I was thirteen when LMFAO released their number one hit, 'Party Rock Anthem'. I was in year 7 and very excitable, as all thirteen year olds are, and so the first time I heard it, it felt like someone had injected The Need to Party directly into my veins. I was on my hour long bus ride home, as were about 30 other kids, a lot of who had heard the song before. When it's opening drum beat began, a majority of my classmates, who had previously been stewing in bus ride boredom, for lack of a better word, exploded.

Normally it would take me a couple of listens to decide if I liked a song or not, but in that moment, it took no time at all. It wasn't necessarily about the melody or the beat or the words, although they helped; it was more about the chaos it created and the way my previously quiet peers reacted. I don't think I'd have loved the song as much if not for them, because when something like that makes the people around you so obviously happy, it's hard not to appreciate it.

We were all suddenly one group, defying the unspoken rules of year level and gender, and also defying the rules about wearing your seatbelt and not standing in a moving vehicle. Before, we were school kids, uninterested and quiet, and then all at once we were a bunch of ravers with an average age of fourteen, trapped inside a school bus. I'd never been so suddenly inducted into something before, and it felt brilliant.
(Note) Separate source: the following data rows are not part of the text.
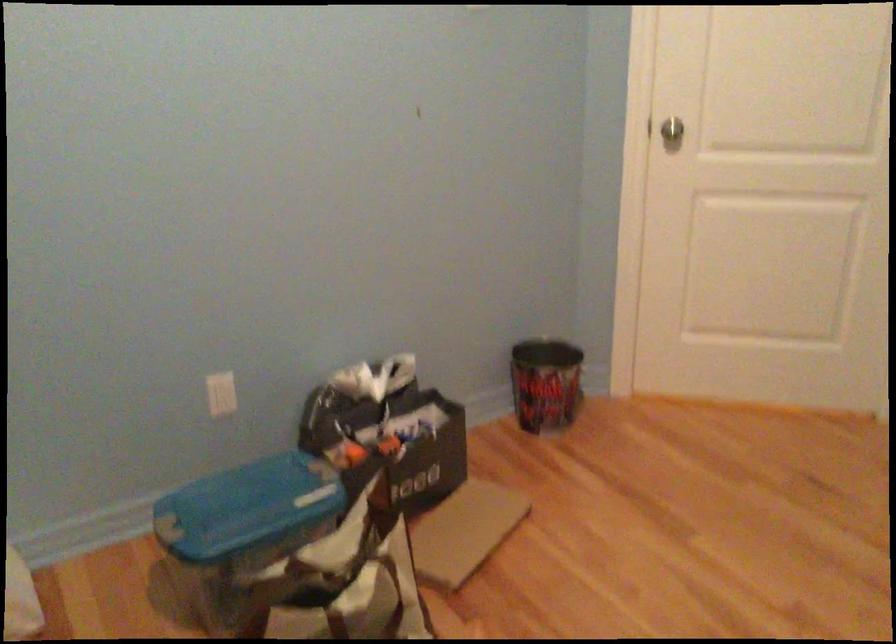
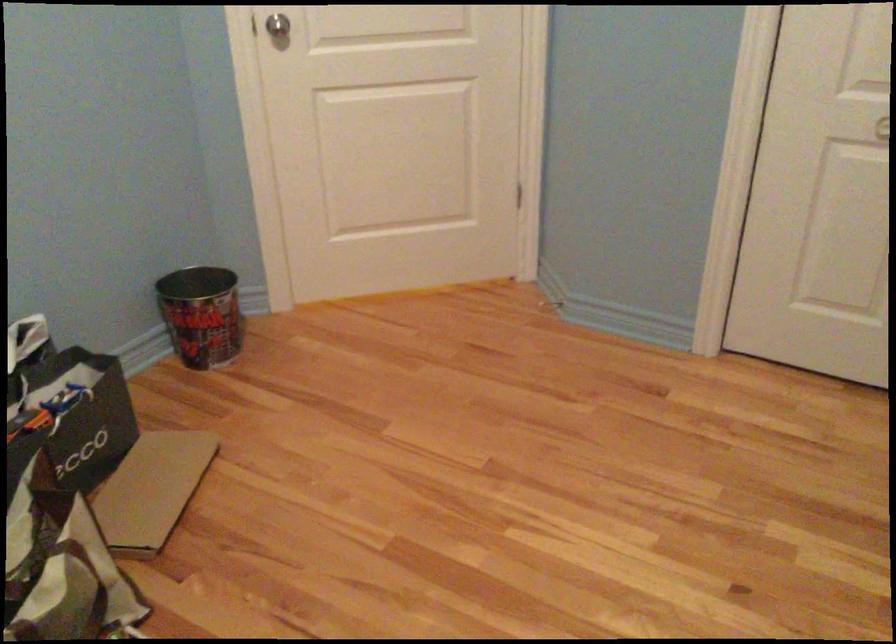
Question: In a continuous first-person perspective shot, in which direction is the camera moving?

Choices:
 (A) Left
 (B) Right
 (C) Forward
 (D) Backward

Answer: (C)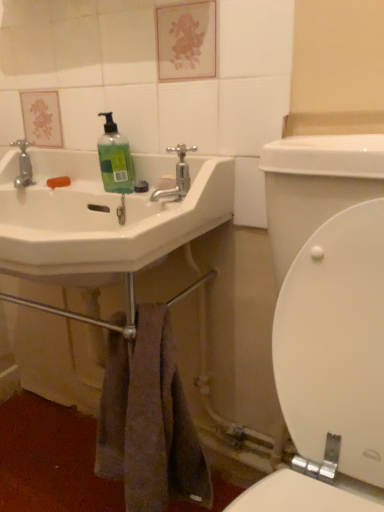
Question: Is the position of white glossy toilet at lower right more distant than that of brown textured towel at lower center?

Choices:
 (A) no
 (B) yes

Answer: (B)

Question: Is white glossy toilet at lower right at the right side of brown textured towel at lower center?

Choices:
 (A) yes
 (B) no

Answer: (A)

Question: Is white glossy toilet at lower right in front of brown textured towel at lower center?

Choices:
 (A) no
 (B) yes

Answer: (A)

Question: Is white glossy toilet at lower right outside brown textured towel at lower center?

Choices:
 (A) yes
 (B) no

Answer: (A)

Question: From a real-world perspective, is white glossy toilet at lower right beneath brown textured towel at lower center?

Choices:
 (A) no
 (B) yes

Answer: (B)

Question: Is brown textured towel at lower center a part of white glossy toilet at lower right?

Choices:
 (A) yes
 (B) no

Answer: (B)

Question: From the image's perspective, would you say white glossy sink at left is shown under polished chrome faucet at upper center?

Choices:
 (A) no
 (B) yes

Answer: (B)

Question: From the image's perspective, is white glossy sink at left located above polished chrome faucet at upper center?

Choices:
 (A) no
 (B) yes

Answer: (A)

Question: Is white glossy sink at left turned away from polished chrome faucet at upper center?

Choices:
 (A) yes
 (B) no

Answer: (A)

Question: Is white glossy sink at left smaller than polished chrome faucet at upper center?

Choices:
 (A) yes
 (B) no

Answer: (B)

Question: Is white glossy sink at left further to the viewer compared to polished chrome faucet at upper center?

Choices:
 (A) no
 (B) yes

Answer: (A)

Question: Can you confirm if white glossy sink at left is bigger than polished chrome faucet at upper center?

Choices:
 (A) no
 (B) yes

Answer: (B)

Question: From the image's perspective, is brown textured towel at lower center beneath green matte liquid soap at upper left?

Choices:
 (A) yes
 (B) no

Answer: (A)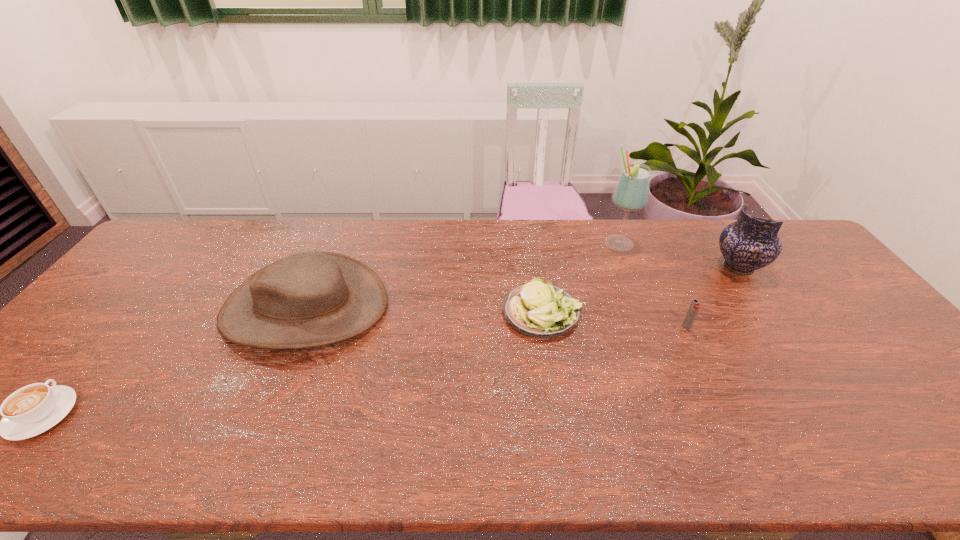
Identify the location of vacant area in the image that satisfies the following two spatial constraints: 1. on the back side of the lettuce; 2. on the right side of the rightmost object. This screenshot has height=540, width=960. (535, 267).

Image resolution: width=960 pixels, height=540 pixels. What are the coordinates of `vacant space that satisfies the following two spatial constraints: 1. on the back side of the cowboy hat; 2. on the left side of the tallest object` in the screenshot? It's located at (332, 244).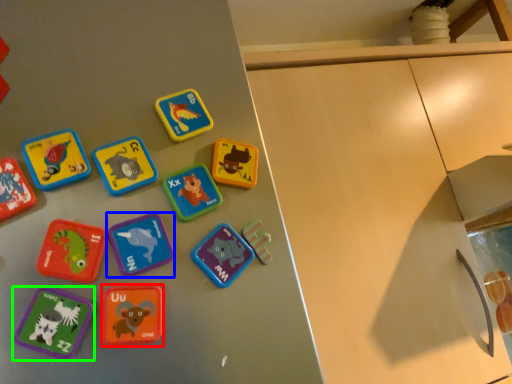
Question: Based on their relative distances, which object is nearer to toy (highlighted by a red box)? Choose from toy (highlighted by a blue box) and toy (highlighted by a green box).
It was as though it went on forever, and when it finished the energy in all of us was different, and certainly better. That day, I stumbled off the bus with a contact high and what must have been a very large grin. It was one of the best afternoons of my life.

After that, I heard the song just about every day for weeks. It was a phenomenon, and it swept through my small rural school with vigor. When the Year 7 dance came around, it was played more than once. Every thirteen year old there, already high on Cola and the thought of dancing with the opposite gender went a bit extra loopy. It the perfect song for the night, pairing well with the glowsticks and the candy we were gorging ourselves on. Even the seventeen year olds who had been roped into DJ-ing the event loved it. I don't think I ever got tired of it, just because of how deliriously delighted it made not only me but everyone around me, as if it were a excitement infection spread by Redfoo's dulcet tones.

When I hear it now, I get a lovely rush of childhood nostalgia. Nostalgia for a time when a single song was all it took for everyone in listening vicinity to go completely wild, nostalgia for a time when shuffling was immensely popular and shutter shades were all the rage. It made my thirteenth year incredible and crazy, and for that I am grateful.